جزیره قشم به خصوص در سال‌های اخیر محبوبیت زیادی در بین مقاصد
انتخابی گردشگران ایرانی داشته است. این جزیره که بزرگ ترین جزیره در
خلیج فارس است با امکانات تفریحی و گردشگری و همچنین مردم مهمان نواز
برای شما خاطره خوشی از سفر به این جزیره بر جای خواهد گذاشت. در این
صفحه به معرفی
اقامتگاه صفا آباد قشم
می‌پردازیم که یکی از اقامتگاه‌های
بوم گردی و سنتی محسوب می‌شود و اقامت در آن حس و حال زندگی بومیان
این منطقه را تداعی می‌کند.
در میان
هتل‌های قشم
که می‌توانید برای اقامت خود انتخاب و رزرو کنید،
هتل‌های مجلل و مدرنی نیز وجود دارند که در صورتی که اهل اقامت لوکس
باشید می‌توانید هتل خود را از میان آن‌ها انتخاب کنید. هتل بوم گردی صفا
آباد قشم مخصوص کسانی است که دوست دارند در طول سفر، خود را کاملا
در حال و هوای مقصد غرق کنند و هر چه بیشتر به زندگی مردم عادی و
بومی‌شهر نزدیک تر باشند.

→ **What to work on**
Please set down the lines above again word for word, keeping each line break where it falls.

→ **Task response**
جزیره قشم به خصوص در سال‌های اخیر محبوبیت زیادی در بین مقاصد
انتخابی گردشگران ایرانی داشته است. این جزیره که بزرگ ترین جزیره در
خلیج فارس است با امکانات تفریحی و گردشگری و همچنین مردم مهمان نواز
برای شما خاطره خوشی از سفر به این جزیره بر جای خواهد گذاشت. در این
صفحه به معرفی
اقامتگاه صفا آباد قشم
می‌پردازیم که یکی از اقامتگاه‌های
بوم گردی و سنتی محسوب می‌شود و اقامت در آن حس و حال زندگی بومیان
این منطقه را تداعی می‌کند.
در میان
هتل‌های قشم
که می‌توانید برای اقامت خود انتخاب و رزرو کنید،
هتل‌های مجلل و مدرنی نیز وجود دارند که در صورتی که اهل اقامت لوکس
باشید می‌توانید هتل خود را از میان آن‌ها انتخاب کنید. هتل بوم گردی صفا
آباد قشم مخصوص کسانی است که دوست دارند در طول سفر، خود را کاملا
در حال و هوای مقصد غرق کنند و هر چه بیشتر به زندگی مردم عادی و
بومی‌شهر نزدیک تر باشند.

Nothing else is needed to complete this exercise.